* **EXERCISE**
Wherever "down" appears in the records below, copy the line that holds it.

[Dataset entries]
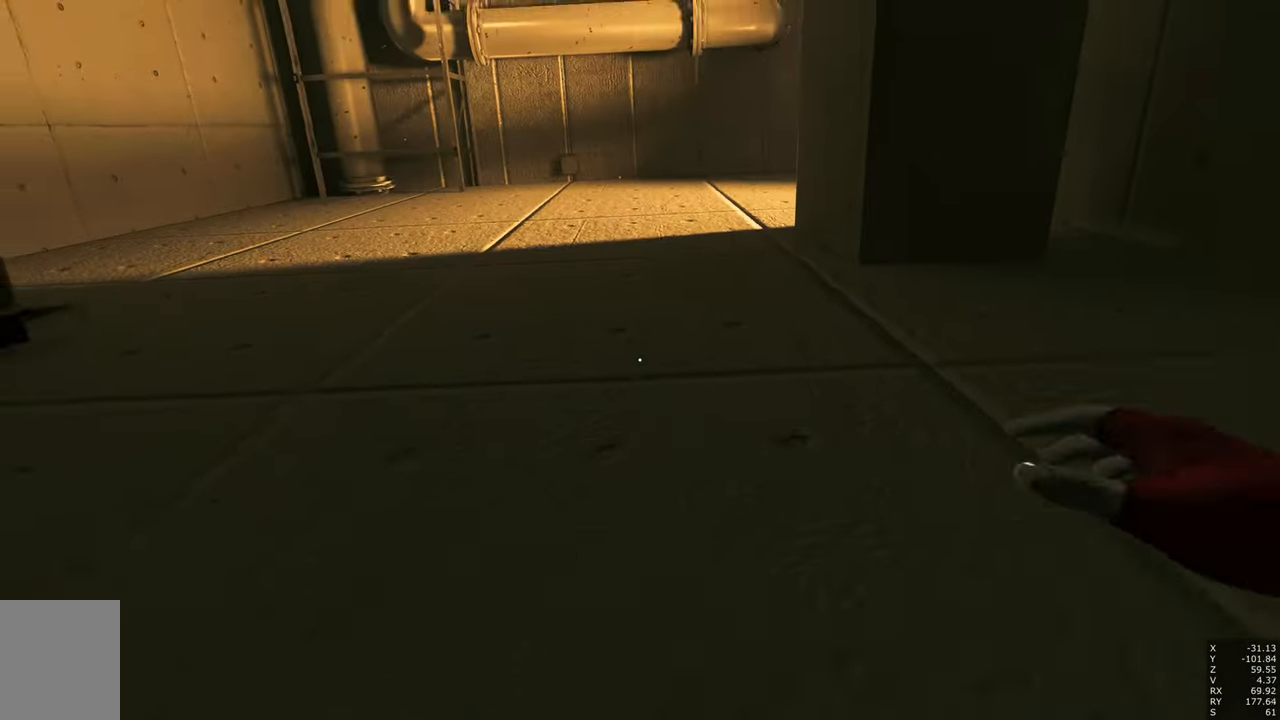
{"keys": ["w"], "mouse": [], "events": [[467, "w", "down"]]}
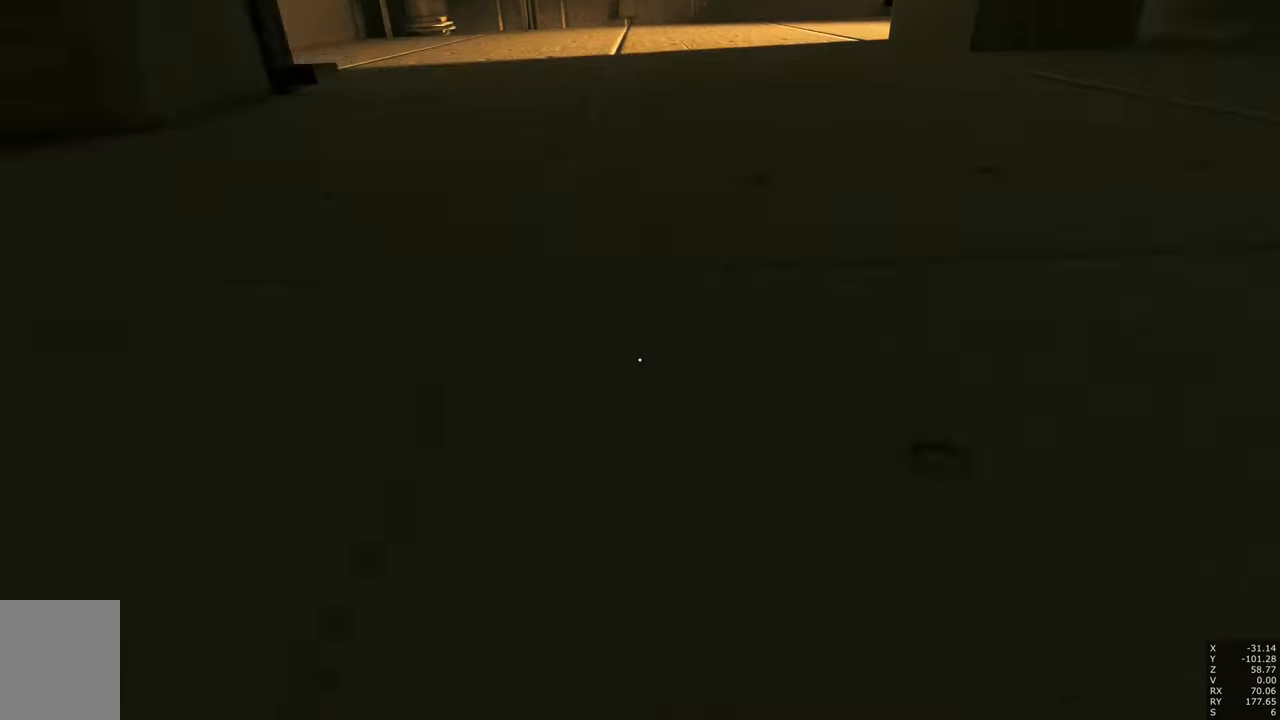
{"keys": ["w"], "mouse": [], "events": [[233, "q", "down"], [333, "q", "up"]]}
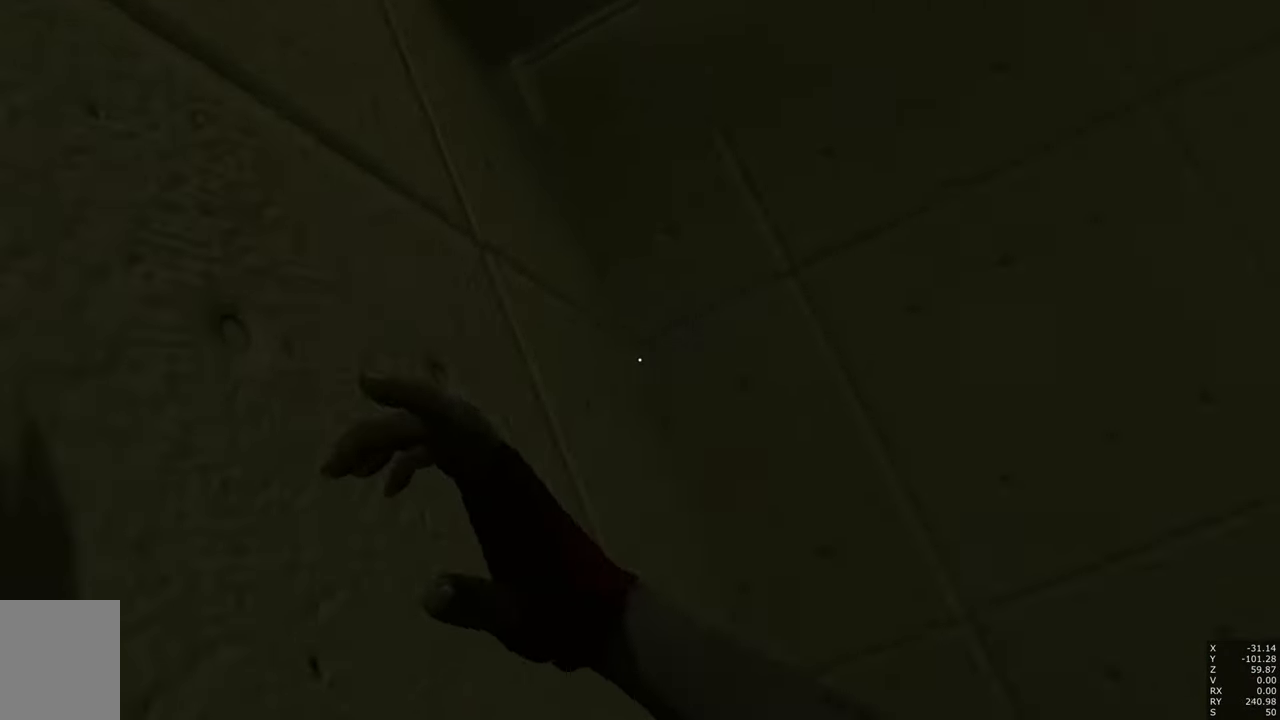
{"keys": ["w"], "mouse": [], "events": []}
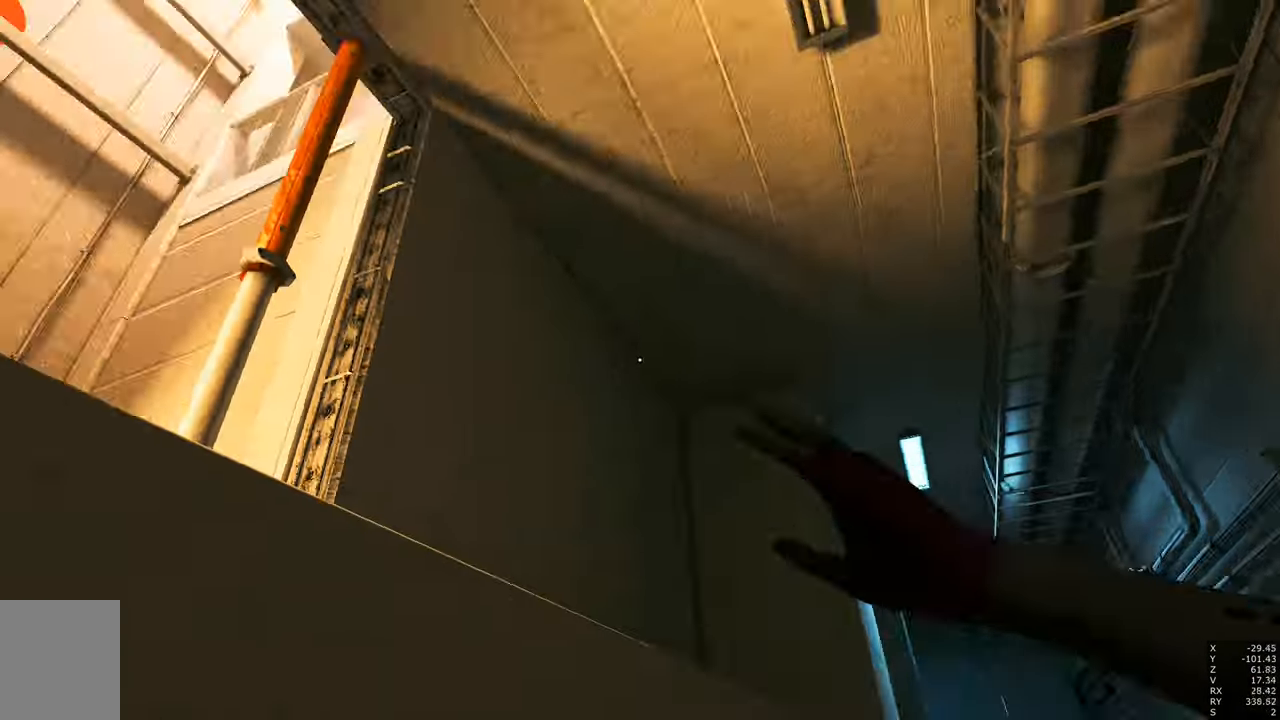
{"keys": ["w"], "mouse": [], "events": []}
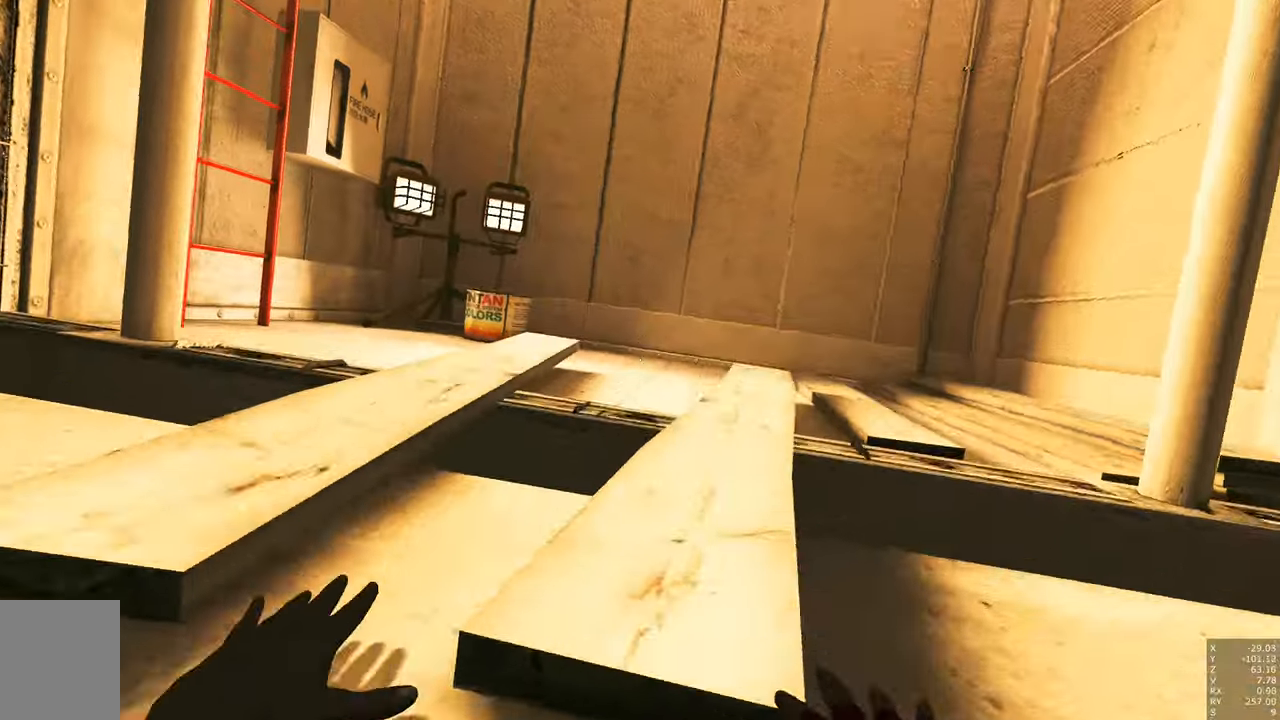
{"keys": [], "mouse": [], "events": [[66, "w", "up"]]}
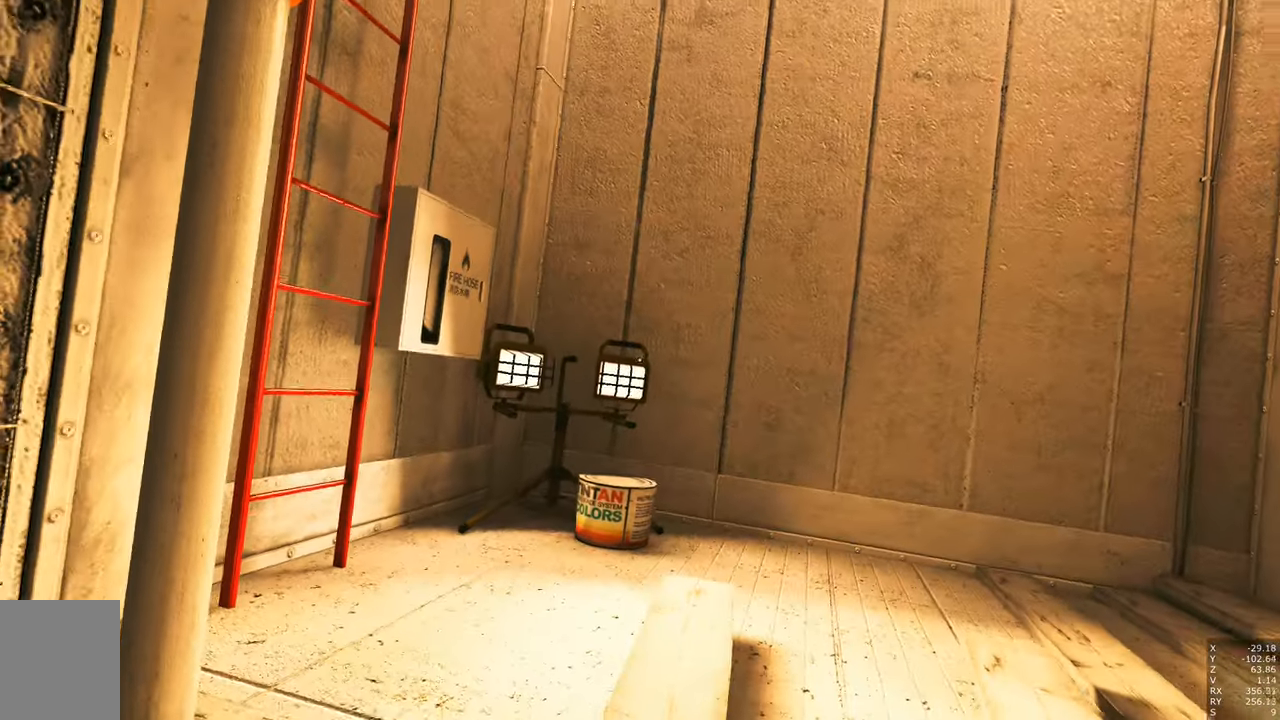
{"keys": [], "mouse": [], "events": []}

* **SOLUTION FOR THIS PROBLEM**
{"keys": ["w"], "mouse": [], "events": [[467, "w", "down"]]}
{"keys": ["w"], "mouse": [], "events": [[233, "q", "down"], [333, "q", "up"]]}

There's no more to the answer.